2. Athletes focus. When a batter is in their stance, standing at home plate, and closely watching the opposing pitcher, they are a picture of intense focus and concentration. In business we rarely have someone throw an object towards our bodies at 100+ miles per hour (not that it doesn’t happen on occasion). The extraordinary focus required in sports is a quality that athletes develop over time and that good coaching and training encourage and enable. Entrepreneurs can learns much from athletes about keeping their eye on the ball and concentrating on what’s most important in any given moment.
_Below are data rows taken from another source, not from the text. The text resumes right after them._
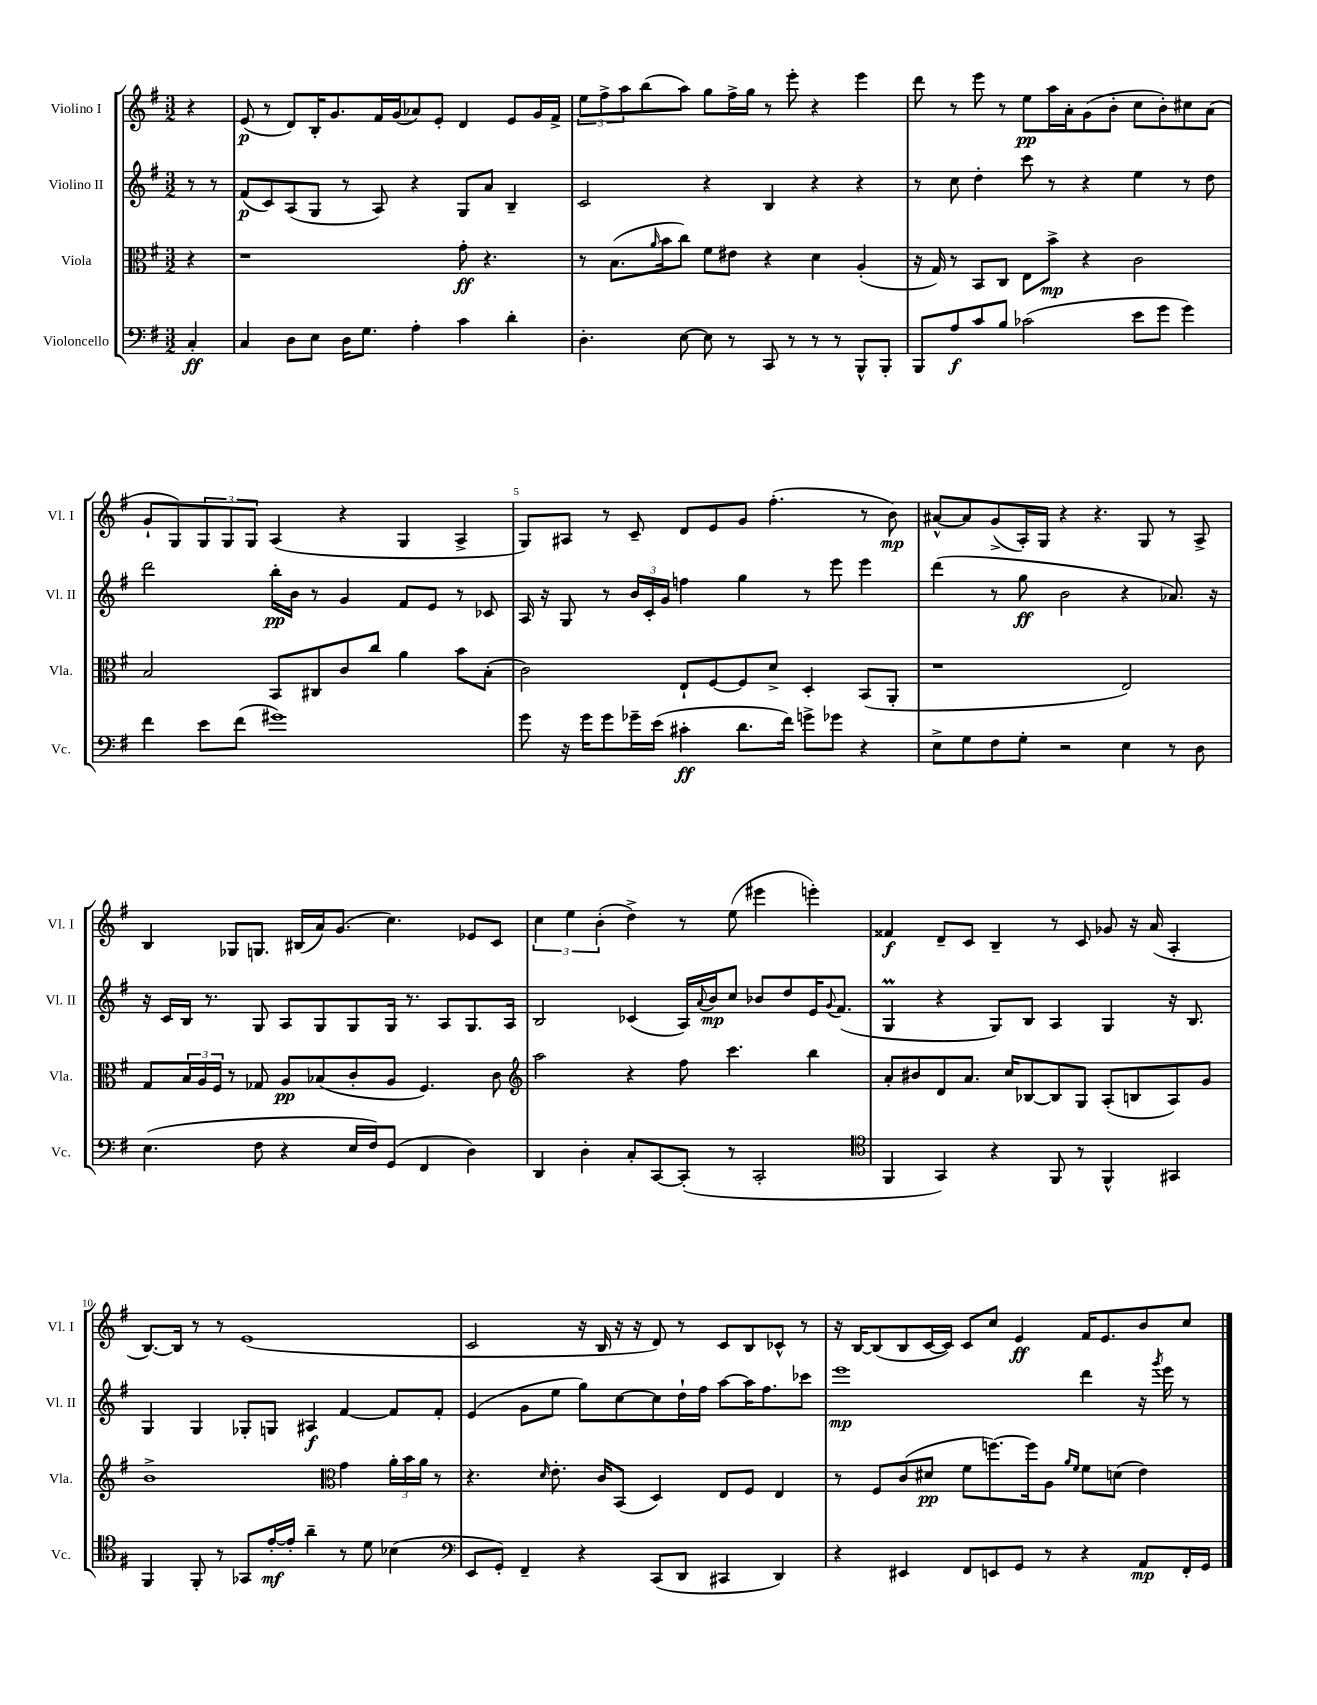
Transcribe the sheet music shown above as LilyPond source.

<<
\new StaffGroup <<
\new Staff = "s0" \with { instrumentName = "Violino I" shortInstrumentName = "Vl. I" } {
    \clef treble \key g \major \numericTimeSignature \time 3/2 \partial 4
    r4 |
    e'8\p( r8 d'8) b16-. g'8. fis'16 g'16( aes'8) e'8-. d'4 e'8 g'16 fis'16-> |
    \tuplet 3/2 { e''8 fis''8-> a''8 } b''8( a''8) g''8 fis''16-> g''16 r8 e'''8-. r4 e'''4 |
    d'''8 r8 e'''8 r8 e''8\pp a''16 a'16-. g'8( b'8-. c''8 b'8-.) cis''8 a'8( |
    g'8-! g8) \tuplet 3/2 { g8 g8 g8 } a4( r4 g4 a4-> |
    g8) ais8 r8 c'8-- d'8 e'8 g'8 fis''4.-.( r8 b'8\mp) |
    ais'8~-^ ais'8 g'8->( a16-.) g16 r4 r4. g8 r8 a8-> |
    b4 ges8 g8. bis16( a'16) g'8.( c''4.) ees'8 c'8 |
    \tuplet 3/2 { c''4 e''4 b'4-.( } d''4->) r8 e''8( eis'''4 e'''4-.) |
    fisis'4\f d'8-- c'8 b4-- r8 c'8 ges'8 r16 a'16( a4-. |
    b8.~) b16 r8 r8 e'1( |
    c'2 r16 b16 r16 r16 d'8) r8 c'8 b8 ces'8-^ r8 |
    r16 b16~ b8( b8 c'16~ c'16) c'8 c''8 e'4\ff fis'16 e'8. b'8 c''8 \bar "|." |
}
\new Staff = "s1" \with { instrumentName = "Violino II" shortInstrumentName = "Vl. II" } {
    \clef treble \key g \major \numericTimeSignature \time 3/2 \partial 4
    r8 r8 |
    fis'8\p( c'8) a8( g8 r8 a8) r4 g8 a'8 b4-- |
    c'2 r4 b4 r4 r4 |
    r8 c''8 d''4-. c'''8 r8 r4 e''4 r8 d''8 |
    d'''2 b''16-.\pp b'16 r8 g'4 fis'8 e'8 r8 ces'8 |
    a16 r16 g8 r8 \tuplet 3/2 { b'16 c'16-. g'16 } f''4 g''4 r8 e'''8 e'''4 |
    d'''4( r8 g''8\ff b'2 r4 aes'8.) r16 |
    r16 c'16 b16 r8. g8 a8 g8 g8 g16 r8. a8 g8. a16 |
    b2 ces'4( a16) \appoggiatura { a'8 } b'16\mp c''8 bes'8 d''8 e'16 \appoggiatura { g'8 } fis'8.( |
    g4\prall r4 g8) b8 a4 g4 r16 b8. |
    g4 g4 ges8-. g8 ais4\f fis'4~ fis'8 fis'8-. |
    e'4( g'8 e''8 g''8) c''8~ c''8 d''16-! fis''16 a''8~ a''16 fis''8. ces'''8 |
    e'''1\mp d'''4 r16 \acciaccatura { g'''8 } e'''16 r8 \bar "|." |
}
\new Staff = "s2" \with { instrumentName = "Viola" shortInstrumentName = "Vla." } {
    \clef alto \key g \major \numericTimeSignature \time 3/2 \partial 4
    r4 |
    r1 g'8-.\ff r4. |
    r8 b8.( \grace { a'16 } b'16 c''8) fis'8 eis'8 r4 d'4 a4-.( |
    r16 g16) r8 b,8 c8 e8 b'8->\mp r4 c'2 |
    b2 b,8 cis8 c'8 c''8 a'4 b'8 b8-.( |
    c'2) e8-! fis8~ fis8 d'8-> d4-. b,8( a,8-. |
    r1 e2) |
    g8 \tuplet 3/2 { b16 a16 fis16 } r8 ges8 a8\pp bes8( c'8-. a8 fis4.) c'8 |
    \clef treble a''2 r4 fis''8 c'''4. b''4 |
    a'8-. bis'8 d'8 a'8. c''16 bes8~ bes8 g8 a8-.( b8 a8) g'8 |
    b'1-> \clef alto g'4 \tuplet 3/2 { a'16-. b'16 a'16 } r8 |
    r4. \grace { d'16 } e'8.-. c'16 b,8( d4) e8 fis8 e4 |
    r8 fis8 c'8( dis'8\pp fis'8 f''8.~) f''16 a8 \grace { a'16 fis'16 } fis'8 d'8( e'4) \bar "|." |
}
\new Staff = "s3" \with { instrumentName = "Violoncello" shortInstrumentName = "Vc." } {
    \clef bass \key g \major \numericTimeSignature \time 3/2 \partial 4
    c4-.\ff |
    c4 d8 e8 d16 g8. a4-. c'4 d'4-. |
    d4.-. e8~ e8 r8 c,8 r8 r8 r8 b,,8-^ b,,8-. |
    b,,8 a8\f c'8 b8 ces'2( e'8 g'8 g'4) |
    fis'4 e'8 fis'8( gis'1) |
    g'8 r16 g'16 g'8 ges'16-- e'16( cis'4-.\ff d'8. fis'16) g'8-> ges'8 r4 |
    e8-> g8 fis8 g8-. r2 e4 r8 d8 |
    e4.( fis8 r4 e16 fis16) g,8( fis,4 d4) |
    d,4 d4-. c8-. c,8~ c,8-.( r8 c,2-. |
    \clef tenor fis,4 g,4) r4 fis,8 r8 fis,4-^ gis,4 |
    fis,4 fis,8-. r8 ges,8 e'16~-.\mf e'16-. a'4-- r8 d'8 bes4( |
    \clef bass e,8 g,8-.) fis,4-- r4 c,8( d,8 cis,4 d,4) |
    r4 eis,4 fis,8 e,8 g,8 r8 r4 a,8\mp fis,16-. g,16 \bar "|." |
}
>>
>>
\layout { \context { \Score \override BarNumber.break-visibility = ##(#f #t #t) barNumberVisibility = #(every-nth-bar-number-visible 5) } }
3. Athletes practice. Different from the every day conditioning that athletes do to keep their bodies strong, practice is the repetition of a motion or activity over and over. Kicking, dribbling, swinging, and throwing are physical activities that, when repeated endlessly, allow the body to develop a ‘sense memory.’ This sense memory is how athlete’s bodies are able respond in fractions of a second to the fast-moving action in the game around them. Entrepreneurs, too, must develop their own version of sense memory in order to respond quickly to the data and other information continuously presented to them. And just as athletes practice that shot over and over and over, entrepreneurs can execute their own version of this by continuously learning and practicing new skills.

4. Athletes take coaching. The strongest relationship in sports is between a great athlete and their coach. Coaches provide guidance, structure, context, and discipline which players can utilize every day. In business we look for mentors, teachers, and coaches of our own to teach us, to provide direction, and to give feedback. The very best entrepreneurs actively seek out their own coaches and fully leverage the knowledge and strengths they provide.

5. Athletes work together. There are plenty of examples of athletes who compete in non-team sports, but entrepreneurs stand to learn the most from teams. The most successful sports teams are those that depend completely upon one another. Great teams often have great stars, standouts who provide leadership and skills which give a team an extra advantage. Michael Jordan said, “Talent wins games, but teamwork and intelligence wins championships.” Entrepreneurs, too, can be all-stars, but their companies rarely succeed in a meaningful way without a great team surrounding them. Aristotle’s quote about, “the whole is greater than the sum of its parts” is as true in business as it is in sports.